Dataset entries
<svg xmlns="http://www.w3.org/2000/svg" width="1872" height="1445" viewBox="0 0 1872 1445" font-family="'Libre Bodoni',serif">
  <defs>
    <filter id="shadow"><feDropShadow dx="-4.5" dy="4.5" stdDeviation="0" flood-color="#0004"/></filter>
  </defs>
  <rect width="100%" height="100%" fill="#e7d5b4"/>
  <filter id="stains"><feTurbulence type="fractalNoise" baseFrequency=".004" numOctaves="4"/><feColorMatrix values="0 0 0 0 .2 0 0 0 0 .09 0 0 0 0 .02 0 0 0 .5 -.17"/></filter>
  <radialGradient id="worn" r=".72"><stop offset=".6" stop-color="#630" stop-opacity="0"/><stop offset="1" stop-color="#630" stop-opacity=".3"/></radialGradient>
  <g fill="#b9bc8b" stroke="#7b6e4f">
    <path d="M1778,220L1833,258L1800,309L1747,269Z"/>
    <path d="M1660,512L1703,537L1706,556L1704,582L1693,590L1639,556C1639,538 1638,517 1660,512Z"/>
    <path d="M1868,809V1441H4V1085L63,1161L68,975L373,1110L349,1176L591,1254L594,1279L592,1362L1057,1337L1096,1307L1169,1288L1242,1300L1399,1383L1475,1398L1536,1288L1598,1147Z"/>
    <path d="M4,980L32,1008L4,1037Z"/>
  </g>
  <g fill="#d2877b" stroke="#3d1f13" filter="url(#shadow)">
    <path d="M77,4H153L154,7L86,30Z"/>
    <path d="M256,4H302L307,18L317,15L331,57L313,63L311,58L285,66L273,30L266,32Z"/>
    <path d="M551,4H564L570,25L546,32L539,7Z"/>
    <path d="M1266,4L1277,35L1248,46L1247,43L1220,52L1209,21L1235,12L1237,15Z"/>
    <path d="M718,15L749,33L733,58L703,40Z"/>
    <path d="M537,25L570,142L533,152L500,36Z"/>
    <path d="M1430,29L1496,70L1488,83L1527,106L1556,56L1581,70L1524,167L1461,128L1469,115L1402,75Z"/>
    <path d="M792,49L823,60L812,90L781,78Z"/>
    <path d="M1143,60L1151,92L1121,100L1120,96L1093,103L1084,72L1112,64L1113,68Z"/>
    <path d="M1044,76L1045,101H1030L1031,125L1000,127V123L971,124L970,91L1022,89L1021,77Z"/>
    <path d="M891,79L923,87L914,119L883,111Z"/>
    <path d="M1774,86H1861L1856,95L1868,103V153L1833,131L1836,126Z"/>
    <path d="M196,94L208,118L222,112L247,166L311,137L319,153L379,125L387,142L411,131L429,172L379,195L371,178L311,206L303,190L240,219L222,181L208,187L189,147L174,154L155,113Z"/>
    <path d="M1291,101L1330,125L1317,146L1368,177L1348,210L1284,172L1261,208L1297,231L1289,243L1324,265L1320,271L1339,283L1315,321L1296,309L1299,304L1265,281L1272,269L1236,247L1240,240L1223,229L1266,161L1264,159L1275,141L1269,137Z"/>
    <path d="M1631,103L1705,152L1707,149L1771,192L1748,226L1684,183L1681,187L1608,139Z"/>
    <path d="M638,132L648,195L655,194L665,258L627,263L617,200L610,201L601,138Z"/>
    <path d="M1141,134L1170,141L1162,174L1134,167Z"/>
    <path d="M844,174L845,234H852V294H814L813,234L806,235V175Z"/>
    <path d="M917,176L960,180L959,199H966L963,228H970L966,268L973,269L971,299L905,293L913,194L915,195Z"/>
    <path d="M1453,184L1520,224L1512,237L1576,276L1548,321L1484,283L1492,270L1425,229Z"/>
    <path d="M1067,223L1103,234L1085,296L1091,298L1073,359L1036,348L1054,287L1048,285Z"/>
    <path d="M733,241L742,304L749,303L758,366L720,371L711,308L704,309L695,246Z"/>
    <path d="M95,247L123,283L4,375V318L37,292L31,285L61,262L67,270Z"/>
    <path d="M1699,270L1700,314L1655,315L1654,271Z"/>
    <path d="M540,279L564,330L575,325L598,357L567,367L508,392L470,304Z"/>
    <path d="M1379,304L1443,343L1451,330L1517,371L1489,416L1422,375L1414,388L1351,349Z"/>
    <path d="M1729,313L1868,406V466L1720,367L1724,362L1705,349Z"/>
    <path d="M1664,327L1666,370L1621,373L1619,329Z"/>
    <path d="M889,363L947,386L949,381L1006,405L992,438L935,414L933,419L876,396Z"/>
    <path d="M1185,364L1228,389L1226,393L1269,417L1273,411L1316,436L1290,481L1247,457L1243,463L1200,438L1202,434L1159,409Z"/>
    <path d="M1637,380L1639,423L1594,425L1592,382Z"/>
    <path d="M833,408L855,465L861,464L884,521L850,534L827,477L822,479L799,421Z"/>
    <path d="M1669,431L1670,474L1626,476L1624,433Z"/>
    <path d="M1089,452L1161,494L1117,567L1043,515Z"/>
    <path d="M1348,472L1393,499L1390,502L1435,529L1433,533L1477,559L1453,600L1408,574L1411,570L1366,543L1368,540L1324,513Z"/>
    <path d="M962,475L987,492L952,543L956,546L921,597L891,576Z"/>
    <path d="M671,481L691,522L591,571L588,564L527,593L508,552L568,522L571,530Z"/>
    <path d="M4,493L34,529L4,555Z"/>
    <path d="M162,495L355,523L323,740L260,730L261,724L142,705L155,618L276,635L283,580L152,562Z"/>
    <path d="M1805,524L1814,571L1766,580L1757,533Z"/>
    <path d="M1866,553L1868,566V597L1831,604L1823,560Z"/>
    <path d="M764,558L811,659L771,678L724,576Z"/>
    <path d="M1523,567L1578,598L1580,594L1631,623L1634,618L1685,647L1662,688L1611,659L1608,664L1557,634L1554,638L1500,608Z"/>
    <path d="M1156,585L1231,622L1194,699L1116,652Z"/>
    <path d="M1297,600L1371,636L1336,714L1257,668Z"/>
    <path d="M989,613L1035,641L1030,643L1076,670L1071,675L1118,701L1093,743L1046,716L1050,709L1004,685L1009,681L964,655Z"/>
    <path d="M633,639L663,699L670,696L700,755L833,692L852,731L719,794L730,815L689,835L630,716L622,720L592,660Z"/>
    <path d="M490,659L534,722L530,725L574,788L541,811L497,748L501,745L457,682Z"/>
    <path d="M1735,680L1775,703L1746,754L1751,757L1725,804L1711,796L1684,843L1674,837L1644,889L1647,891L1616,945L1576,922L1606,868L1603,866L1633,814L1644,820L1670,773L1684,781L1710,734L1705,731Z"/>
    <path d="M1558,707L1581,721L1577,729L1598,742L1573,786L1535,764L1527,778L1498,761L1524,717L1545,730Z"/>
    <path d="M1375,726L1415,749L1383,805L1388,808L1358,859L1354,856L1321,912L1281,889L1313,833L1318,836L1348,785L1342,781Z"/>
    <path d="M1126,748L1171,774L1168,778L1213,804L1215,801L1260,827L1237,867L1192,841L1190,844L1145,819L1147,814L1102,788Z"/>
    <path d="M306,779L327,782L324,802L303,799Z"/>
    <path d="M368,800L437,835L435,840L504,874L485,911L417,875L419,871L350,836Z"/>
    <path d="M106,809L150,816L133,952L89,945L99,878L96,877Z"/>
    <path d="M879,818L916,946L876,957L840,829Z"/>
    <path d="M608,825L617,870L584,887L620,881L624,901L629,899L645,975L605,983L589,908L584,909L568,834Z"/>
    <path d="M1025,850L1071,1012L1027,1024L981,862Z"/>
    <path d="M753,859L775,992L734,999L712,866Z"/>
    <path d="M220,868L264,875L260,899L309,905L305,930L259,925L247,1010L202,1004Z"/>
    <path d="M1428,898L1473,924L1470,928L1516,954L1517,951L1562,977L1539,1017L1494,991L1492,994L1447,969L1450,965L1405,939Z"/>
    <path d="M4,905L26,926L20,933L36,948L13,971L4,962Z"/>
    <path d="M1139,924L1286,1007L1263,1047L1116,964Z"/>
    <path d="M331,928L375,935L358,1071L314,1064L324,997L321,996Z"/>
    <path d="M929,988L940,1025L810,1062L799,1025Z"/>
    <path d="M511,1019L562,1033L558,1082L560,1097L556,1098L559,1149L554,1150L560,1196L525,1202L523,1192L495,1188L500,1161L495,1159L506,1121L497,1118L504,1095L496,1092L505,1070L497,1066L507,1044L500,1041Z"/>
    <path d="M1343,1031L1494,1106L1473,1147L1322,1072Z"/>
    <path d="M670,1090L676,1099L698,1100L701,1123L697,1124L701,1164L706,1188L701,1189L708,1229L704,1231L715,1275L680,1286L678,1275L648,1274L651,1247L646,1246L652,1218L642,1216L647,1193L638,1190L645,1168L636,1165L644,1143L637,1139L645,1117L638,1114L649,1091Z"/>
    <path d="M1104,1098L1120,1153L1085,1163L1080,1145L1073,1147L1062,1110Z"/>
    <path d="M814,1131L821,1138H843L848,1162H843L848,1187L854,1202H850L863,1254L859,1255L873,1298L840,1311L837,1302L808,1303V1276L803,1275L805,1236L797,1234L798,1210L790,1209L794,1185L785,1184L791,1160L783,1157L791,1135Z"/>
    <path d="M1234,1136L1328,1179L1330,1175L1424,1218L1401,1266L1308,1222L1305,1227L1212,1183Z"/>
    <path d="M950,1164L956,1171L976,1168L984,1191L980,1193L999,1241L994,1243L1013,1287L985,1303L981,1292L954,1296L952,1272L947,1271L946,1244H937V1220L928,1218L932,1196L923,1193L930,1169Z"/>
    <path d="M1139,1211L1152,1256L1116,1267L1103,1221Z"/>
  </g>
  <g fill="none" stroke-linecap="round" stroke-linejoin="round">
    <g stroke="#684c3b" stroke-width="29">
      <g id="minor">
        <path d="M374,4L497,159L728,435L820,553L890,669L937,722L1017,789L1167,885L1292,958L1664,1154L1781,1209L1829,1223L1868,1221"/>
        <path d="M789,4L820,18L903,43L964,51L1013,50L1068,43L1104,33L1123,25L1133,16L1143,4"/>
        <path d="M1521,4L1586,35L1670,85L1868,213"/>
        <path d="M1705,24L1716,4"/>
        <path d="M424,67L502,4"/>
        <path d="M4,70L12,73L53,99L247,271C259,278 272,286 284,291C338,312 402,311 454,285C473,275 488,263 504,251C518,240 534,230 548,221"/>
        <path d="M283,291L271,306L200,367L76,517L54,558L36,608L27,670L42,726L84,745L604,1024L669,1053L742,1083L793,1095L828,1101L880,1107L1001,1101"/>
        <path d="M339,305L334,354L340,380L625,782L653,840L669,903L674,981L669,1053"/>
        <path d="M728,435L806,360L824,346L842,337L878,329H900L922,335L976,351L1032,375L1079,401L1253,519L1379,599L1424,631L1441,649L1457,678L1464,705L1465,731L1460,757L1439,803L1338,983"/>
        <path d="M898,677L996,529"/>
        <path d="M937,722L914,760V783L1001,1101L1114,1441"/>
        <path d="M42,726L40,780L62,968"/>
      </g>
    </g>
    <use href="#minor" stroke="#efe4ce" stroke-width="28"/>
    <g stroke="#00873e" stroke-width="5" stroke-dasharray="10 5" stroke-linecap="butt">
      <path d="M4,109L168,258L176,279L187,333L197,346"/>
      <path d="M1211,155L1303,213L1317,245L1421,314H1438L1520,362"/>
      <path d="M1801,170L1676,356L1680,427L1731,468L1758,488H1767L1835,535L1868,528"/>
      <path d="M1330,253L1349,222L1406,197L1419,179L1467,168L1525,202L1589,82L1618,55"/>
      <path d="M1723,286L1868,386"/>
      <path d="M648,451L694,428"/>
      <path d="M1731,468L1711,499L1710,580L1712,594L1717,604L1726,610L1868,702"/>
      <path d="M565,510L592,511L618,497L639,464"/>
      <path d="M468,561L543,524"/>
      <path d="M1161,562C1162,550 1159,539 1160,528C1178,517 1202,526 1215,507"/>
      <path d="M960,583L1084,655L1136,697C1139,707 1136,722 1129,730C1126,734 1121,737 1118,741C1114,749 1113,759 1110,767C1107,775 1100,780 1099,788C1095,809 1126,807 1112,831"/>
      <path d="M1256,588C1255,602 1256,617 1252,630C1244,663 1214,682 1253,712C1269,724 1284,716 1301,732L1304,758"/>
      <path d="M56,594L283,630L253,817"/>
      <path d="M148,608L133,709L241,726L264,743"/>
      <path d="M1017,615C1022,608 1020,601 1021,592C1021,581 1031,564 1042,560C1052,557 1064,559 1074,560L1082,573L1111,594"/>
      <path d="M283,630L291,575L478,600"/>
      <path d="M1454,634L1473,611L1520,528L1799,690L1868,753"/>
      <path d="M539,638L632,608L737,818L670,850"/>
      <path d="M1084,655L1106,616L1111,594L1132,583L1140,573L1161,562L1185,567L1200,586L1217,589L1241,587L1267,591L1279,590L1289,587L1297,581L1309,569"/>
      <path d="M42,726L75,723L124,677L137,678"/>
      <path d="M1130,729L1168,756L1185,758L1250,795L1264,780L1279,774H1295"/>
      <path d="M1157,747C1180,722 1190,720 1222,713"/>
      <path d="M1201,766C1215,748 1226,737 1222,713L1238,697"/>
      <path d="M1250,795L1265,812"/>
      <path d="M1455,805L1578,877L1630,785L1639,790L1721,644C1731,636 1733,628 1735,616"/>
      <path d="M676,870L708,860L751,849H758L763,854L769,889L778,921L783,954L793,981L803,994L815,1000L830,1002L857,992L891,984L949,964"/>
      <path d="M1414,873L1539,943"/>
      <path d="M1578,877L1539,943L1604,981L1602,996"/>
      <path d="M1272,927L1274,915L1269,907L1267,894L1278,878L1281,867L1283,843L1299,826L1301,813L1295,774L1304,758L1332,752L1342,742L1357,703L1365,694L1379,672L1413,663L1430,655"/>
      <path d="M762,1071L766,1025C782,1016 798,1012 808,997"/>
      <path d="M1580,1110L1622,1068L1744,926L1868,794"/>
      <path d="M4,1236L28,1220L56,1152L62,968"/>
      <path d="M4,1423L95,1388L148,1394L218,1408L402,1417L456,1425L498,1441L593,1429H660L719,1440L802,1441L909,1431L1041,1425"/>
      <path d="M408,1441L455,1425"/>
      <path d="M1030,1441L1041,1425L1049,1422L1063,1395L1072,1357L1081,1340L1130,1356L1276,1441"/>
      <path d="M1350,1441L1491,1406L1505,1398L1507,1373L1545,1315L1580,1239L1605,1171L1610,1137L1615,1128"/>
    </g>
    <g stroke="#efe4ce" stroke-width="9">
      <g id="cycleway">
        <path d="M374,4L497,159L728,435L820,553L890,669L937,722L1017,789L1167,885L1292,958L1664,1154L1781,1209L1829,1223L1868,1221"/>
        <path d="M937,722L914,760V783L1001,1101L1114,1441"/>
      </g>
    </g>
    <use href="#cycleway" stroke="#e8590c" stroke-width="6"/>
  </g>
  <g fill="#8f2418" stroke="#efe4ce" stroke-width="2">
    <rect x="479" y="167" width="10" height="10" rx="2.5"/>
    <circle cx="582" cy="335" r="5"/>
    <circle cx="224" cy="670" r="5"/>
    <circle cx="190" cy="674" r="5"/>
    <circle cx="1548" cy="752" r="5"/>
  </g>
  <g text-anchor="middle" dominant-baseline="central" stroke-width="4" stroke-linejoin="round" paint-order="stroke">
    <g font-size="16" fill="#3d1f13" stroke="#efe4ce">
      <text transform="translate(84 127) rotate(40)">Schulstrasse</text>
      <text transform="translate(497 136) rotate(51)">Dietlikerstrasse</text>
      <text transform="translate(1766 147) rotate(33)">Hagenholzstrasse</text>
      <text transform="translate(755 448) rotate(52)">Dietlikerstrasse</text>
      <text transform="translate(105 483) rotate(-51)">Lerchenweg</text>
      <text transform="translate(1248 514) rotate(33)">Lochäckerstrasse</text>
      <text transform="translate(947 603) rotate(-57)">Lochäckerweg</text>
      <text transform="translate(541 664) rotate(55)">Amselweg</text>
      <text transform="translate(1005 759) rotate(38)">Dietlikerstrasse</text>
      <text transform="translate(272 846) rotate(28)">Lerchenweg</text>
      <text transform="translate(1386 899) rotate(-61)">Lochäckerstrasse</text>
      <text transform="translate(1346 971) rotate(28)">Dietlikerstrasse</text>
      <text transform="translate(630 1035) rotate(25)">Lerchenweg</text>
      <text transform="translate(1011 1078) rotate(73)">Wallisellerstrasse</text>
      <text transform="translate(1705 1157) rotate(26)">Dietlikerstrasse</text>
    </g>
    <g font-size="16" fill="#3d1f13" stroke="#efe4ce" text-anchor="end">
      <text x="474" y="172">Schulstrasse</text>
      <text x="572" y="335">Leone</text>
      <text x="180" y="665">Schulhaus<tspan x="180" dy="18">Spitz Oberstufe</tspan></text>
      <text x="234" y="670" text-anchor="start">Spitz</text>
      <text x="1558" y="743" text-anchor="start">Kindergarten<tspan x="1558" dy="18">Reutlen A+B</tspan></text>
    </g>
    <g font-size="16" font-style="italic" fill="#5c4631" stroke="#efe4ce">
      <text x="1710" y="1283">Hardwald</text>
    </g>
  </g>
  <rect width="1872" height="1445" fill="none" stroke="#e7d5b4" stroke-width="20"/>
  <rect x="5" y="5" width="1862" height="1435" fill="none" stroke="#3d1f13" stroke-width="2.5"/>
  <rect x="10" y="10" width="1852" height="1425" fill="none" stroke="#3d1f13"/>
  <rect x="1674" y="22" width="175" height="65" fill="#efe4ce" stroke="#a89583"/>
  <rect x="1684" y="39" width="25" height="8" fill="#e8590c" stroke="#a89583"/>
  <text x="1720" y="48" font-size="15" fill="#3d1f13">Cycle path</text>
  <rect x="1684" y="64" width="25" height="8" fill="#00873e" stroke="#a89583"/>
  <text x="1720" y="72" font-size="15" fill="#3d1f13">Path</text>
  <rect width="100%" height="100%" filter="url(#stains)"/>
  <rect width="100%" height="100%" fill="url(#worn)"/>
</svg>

Exercise requirements: Go through the records and pull out each line that includes the word "round".

Solution to this problem:
  <g fill="none" stroke-linecap="round" stroke-linejoin="round">
  <g text-anchor="middle" dominant-baseline="central" stroke-width="4" stroke-linejoin="round" paint-order="stroke">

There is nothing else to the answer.